Written by By Staff Writer Staff Writer Lisa De Moraes
“Oh my God, it’s a cent price today!” shoppers shouted before the doors opened at 5:00 a.m. on the last Saturday of November in 2011. The retailer that triggered that frenzy had recently entered liquidation.
The Friday after Thanksgiving, now called Black Friday, was in trouble.
Here were cash-strapped shoppers, armed with demand, tricked-out four-door Chevys and expensive Macbooks, who had not heeded calls to buy Christmas presents earlier in the year and were now searching for bargains. For the first time in the history of Black Friday, this bounty, this whoop, was showing signs of spilling over into full-out retail pandemonium.
Yet Black Friday has been saved from — and made America’s busiest shopping day the third-busiest day of the year.
That’s the takeaway from a new study by BDO Seidman LLP, a business advisory firm.
It has been more than 50 years since Black Friday emerged as a retail phenomenon. When we talk about the “shopping holidays,” we’re actually talking about three shopping days: Nov. 25, Nov. 27 and Dec. 24. And, the BDO study found, 55% of shoppers plan to be in the store on Black Friday this year.
Experts note that “Black Friday” started as Black Monday.
During World War II, generals requested tons of oil to fuel their war efforts. So rather than wait for the oil, U.S. retailers stocked their shelves.
On Monday, the stores opened and brisk sales were recorded — but some were from customers who’d come in trying to buy consumer goods that were the price of a gas gallon or a hotdog. Others bought things they might not have otherwise needed, but there was money in the store anyway.
It’s the history of that kind of hoarding that we need to consider as we eye the battles of bargains once again, said Ezra Welsch, a professor of consumer and retail marketing at Bowling Green State University.
“People came to stores after they had a hard time in their everyday lives. They came because there was bread, there was clothing, there was food, there was toys,” Welsch said.
Retailers encouraged shopping because it “got the day,” he said. “And the retailer got a chance to assess their place on the market and gain some insight, get some promotion out of it and sometimes profit — sometimes making money.”
You may remember the famous ad from 1955 for the Fuerte-Cokez chain of coffee shops. Two different characters, one a preacher and one a mystic, were watching the clock: The delivery of a coffee order would mean good news, which could bring out the spirit of Christmas. The plot thickened when the preacher cut in front of the mystic and was to receive a side order of gold.
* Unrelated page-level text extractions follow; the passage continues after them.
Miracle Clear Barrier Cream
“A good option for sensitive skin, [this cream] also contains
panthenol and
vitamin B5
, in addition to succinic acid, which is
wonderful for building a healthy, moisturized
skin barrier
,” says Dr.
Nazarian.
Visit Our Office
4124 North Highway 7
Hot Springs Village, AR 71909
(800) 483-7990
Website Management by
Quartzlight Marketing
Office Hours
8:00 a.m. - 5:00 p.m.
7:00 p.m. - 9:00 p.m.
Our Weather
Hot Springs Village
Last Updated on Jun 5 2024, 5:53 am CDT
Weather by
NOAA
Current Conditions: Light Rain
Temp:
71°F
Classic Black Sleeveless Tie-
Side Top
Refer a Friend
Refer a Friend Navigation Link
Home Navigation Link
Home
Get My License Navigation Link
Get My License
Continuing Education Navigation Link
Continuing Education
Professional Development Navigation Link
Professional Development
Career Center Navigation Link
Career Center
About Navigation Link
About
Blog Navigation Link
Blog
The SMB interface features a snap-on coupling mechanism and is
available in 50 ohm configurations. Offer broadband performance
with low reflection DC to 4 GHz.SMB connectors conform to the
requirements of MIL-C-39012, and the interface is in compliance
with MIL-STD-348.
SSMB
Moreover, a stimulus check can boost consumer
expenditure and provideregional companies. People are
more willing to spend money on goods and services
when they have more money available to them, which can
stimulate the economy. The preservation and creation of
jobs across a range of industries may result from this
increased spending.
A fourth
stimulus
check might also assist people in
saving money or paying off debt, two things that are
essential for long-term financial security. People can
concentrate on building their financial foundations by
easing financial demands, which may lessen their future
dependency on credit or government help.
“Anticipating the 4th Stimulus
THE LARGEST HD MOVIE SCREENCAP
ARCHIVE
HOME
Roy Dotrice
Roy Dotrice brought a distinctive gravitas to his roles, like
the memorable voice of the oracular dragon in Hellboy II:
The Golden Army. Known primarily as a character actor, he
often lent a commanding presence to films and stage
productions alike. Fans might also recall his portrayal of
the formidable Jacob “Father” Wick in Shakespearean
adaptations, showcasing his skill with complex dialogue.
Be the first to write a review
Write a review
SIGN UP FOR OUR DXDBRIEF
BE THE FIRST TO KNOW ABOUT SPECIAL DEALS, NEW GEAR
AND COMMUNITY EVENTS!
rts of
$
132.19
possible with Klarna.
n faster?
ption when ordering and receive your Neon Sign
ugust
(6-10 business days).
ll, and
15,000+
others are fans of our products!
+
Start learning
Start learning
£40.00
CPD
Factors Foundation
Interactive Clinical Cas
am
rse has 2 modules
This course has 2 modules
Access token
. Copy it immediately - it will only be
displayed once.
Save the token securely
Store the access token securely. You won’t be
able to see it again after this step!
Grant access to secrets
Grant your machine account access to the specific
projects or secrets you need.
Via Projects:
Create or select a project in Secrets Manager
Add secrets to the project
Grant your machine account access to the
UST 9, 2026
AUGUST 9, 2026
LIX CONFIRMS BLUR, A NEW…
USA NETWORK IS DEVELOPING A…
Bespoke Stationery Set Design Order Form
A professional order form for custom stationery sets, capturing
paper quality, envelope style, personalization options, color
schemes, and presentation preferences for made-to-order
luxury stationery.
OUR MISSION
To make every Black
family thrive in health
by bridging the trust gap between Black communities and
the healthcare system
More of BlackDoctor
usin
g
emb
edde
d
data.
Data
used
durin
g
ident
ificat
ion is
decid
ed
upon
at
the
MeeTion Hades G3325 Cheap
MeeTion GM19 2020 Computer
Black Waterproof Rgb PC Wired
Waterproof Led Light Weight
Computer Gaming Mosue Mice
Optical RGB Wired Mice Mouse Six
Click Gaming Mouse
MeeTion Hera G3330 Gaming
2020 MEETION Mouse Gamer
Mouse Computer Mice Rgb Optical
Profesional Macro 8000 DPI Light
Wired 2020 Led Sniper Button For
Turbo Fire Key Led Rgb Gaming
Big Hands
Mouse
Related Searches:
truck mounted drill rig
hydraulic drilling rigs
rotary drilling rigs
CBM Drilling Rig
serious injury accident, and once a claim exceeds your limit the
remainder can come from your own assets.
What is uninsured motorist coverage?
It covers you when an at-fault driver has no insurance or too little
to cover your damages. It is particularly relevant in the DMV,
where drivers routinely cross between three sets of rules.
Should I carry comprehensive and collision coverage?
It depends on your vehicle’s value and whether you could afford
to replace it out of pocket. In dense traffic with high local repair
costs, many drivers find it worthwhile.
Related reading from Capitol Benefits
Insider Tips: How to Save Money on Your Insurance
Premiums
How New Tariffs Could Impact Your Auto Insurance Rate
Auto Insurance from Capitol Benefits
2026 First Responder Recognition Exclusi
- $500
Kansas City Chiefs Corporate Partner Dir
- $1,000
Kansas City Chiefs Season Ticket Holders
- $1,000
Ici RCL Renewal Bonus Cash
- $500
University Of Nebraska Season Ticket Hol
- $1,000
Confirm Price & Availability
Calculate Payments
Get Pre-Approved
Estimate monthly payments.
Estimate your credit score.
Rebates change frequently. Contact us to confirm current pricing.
The genie let the genie out of the bottle. Hoarding; early bargains; consumers abandoning shopping on the calendar for the moment of the savings: The next big Black Friday trend seems like it could fall into that basket of product-hoarding trends from the ’50s and ’60s.
“It’s one of the favorite motifs — “Whoops, I forgot about that sale, I’ll come back and get it.” That’s one of the oldest marketing texts,” Welsch said.
And, as it happened, Hoarding — when done well — brings buyers. In fact, the tradition has been used to, among other things, educate the masses about the good things we can have with just the right balance of willpower and money.
But “it did result in stores that are now starting at midnight or really early in the morning, starting deliveries on day one of the holiday,” Welsch said.
“That may have been because of the fact that Hoarding did produce some customers that were very loyal, very reliable, that would be coming back for years to come,” he said.
Finding that type of loyalty in Black Friday’s modern iteration — Black Friday stampedes? — may be tougher. When we talk about Black Friday, we’re really talking about a new, expanded retail day. BDO’s report says it will reach an estimated 75.8 million shoppers this year, a figure up 3% from the year before.